Produktion Mateusz Szmalec Schnitt Konrad Milan Kamera Konrad Milan

Something Good – Mount

GOD OF GHOSTS/Nu Renegade – Zebra Katz x Leila

AT 2015 Kein Dialog/Liedtext 04 min Österreich-Premiere Regie Florian Pochlatko

Mit der unerwarteten Kollaboration zwischen Florian Pochlatko und Zebra Katz mit Leila ist ein intensives und außergewöhnliches Video entstanden. In drei Teilen werden werden wir tiefer und tiefer in den Bann gezogen von unheimlichen Szenarien und düsterem Hip-Hop. Zebra Katz als unheilvoller Missionar und der Tänzer Ernesto Edivaldo erliegen immer mehr ihrer Ekstase und treiben damit das beklemmende Gefühl auf die Spitze. (Im Screening wird nur Teil 3 gezeigt.)

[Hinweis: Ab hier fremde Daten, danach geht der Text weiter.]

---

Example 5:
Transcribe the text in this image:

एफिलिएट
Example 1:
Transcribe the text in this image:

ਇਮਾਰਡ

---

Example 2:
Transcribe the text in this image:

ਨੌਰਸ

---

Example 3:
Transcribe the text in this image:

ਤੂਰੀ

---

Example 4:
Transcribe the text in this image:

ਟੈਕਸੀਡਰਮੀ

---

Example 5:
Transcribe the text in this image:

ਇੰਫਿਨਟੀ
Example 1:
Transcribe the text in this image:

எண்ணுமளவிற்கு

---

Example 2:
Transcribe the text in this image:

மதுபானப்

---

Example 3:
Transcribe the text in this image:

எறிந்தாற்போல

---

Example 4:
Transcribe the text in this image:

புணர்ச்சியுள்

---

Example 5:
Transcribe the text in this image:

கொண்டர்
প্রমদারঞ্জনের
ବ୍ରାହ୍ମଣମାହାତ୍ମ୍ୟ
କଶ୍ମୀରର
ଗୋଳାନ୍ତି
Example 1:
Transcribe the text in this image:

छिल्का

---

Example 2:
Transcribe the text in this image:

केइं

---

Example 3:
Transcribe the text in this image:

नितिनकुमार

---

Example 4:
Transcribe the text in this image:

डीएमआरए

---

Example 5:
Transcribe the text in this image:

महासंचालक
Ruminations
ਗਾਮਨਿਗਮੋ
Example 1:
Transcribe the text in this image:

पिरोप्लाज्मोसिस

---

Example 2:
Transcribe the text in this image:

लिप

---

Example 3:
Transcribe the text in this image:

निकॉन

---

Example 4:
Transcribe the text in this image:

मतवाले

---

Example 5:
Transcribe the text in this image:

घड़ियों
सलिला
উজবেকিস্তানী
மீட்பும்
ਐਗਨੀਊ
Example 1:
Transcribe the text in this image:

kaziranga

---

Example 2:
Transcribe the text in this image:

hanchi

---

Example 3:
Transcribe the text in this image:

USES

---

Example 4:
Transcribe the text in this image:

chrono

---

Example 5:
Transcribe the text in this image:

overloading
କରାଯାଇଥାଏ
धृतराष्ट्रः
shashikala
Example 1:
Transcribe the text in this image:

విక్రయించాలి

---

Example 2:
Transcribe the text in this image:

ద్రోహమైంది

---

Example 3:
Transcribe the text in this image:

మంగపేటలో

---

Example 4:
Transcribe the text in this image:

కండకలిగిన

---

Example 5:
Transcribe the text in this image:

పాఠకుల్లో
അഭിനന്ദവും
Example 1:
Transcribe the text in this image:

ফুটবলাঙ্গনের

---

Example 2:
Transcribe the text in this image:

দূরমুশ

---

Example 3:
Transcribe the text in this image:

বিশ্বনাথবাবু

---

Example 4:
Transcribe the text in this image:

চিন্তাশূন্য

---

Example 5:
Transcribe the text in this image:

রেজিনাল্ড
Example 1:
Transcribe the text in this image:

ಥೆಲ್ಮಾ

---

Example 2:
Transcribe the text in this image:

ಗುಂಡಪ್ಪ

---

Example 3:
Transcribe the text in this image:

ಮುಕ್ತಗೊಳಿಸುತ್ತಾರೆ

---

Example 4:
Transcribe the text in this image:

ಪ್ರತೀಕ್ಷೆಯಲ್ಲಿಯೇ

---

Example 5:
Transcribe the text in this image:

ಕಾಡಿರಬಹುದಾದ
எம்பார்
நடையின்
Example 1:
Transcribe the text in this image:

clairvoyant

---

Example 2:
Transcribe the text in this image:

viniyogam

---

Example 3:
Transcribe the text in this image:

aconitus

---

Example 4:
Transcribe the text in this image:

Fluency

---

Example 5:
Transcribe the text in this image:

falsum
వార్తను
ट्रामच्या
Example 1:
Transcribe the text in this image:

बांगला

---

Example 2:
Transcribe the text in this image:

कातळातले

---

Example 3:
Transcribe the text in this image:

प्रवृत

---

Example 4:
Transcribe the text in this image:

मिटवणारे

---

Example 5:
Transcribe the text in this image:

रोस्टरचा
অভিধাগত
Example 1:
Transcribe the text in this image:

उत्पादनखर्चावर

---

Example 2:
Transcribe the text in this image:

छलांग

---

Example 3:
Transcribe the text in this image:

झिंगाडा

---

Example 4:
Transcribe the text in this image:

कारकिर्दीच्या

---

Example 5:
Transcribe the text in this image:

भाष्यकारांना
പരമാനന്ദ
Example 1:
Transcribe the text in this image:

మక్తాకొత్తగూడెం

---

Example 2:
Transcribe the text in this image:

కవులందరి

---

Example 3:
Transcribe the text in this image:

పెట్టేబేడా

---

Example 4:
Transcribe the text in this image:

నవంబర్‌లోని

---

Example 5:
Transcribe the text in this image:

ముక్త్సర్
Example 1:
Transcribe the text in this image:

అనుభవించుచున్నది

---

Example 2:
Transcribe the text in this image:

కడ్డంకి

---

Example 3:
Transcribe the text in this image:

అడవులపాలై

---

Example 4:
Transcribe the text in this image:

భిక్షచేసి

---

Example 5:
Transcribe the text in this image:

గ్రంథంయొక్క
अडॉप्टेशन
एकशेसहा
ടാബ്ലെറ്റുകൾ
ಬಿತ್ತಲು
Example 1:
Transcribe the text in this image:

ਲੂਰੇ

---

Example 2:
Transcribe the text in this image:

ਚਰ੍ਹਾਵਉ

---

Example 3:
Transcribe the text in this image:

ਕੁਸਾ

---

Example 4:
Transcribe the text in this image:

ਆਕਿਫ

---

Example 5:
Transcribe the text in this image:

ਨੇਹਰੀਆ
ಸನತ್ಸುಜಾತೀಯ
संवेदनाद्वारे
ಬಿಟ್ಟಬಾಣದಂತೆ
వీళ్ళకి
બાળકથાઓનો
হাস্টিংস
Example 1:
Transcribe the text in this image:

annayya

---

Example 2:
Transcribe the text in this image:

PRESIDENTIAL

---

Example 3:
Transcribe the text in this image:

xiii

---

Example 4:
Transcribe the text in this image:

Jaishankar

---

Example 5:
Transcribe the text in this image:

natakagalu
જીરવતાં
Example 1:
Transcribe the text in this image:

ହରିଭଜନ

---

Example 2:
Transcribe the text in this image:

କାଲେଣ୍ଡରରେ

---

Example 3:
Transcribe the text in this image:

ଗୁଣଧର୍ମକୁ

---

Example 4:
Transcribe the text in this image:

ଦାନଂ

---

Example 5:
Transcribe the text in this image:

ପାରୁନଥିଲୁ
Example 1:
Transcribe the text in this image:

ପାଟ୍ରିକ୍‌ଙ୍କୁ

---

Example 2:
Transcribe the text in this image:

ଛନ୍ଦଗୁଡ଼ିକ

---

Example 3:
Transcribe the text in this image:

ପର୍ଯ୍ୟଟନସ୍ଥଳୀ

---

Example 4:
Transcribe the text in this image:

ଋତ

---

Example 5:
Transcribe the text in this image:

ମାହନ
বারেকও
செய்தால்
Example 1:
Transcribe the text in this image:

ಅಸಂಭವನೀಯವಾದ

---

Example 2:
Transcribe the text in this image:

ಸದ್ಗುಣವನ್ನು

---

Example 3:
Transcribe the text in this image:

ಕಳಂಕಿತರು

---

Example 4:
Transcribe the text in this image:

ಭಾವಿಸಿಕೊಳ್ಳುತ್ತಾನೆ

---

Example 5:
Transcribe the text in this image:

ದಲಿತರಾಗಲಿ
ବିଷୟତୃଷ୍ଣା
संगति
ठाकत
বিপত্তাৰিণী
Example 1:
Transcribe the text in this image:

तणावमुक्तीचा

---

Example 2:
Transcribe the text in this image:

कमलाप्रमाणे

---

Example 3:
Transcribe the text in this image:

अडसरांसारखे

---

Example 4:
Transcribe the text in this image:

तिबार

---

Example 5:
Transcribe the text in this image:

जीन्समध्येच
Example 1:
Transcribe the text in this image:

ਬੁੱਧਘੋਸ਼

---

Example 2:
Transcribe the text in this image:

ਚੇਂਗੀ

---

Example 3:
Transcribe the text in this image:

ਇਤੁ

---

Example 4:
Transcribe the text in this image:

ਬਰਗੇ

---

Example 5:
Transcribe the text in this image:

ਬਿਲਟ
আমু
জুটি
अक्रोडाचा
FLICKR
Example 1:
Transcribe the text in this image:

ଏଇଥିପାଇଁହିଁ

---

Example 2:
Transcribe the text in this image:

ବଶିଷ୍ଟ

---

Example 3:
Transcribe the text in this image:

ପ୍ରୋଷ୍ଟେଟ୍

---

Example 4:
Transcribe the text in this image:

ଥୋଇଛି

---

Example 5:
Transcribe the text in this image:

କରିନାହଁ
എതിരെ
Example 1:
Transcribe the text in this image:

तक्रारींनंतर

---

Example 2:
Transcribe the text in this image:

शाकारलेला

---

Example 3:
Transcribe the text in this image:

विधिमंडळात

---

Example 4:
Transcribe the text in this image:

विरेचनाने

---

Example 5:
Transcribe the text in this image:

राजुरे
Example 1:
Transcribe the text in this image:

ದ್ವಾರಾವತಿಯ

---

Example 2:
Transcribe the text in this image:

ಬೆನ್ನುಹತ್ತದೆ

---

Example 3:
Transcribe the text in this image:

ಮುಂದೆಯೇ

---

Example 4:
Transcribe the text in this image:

Drehbuch Florian Pochlatko Schnitt Florian Pochlatko Kamera Serafin Spitzer, Anselm Hartmann Ton Zebra Katz, Leila

GOD OF GHOSTS/Nu Renegade – Zebra Katz x Leila

See The World – Ogris Debris

AT 2015 Kein Dialog/Liedtext 03 min 53 sec Welt-Premiere Regie LWZ

Inspiriert von Old-School-Shooter-Games und dem niemals enden wollenden Scrollen über Neuigkeiten fliegen wir in der Vogelperspektive von einer animierten Welt in die andere. Kritisch, aber ohne erhobenen Finger setzt sich das Video damit auseinander, wie wir unsere Realität durch die Medienfilter und Alltagsroutine bei der Masse an Informationen wahrnehmen. Zur Musik von Ogris Debris finden wir uns wieder in einem Perpetuum mobile aus konsumistischen Details.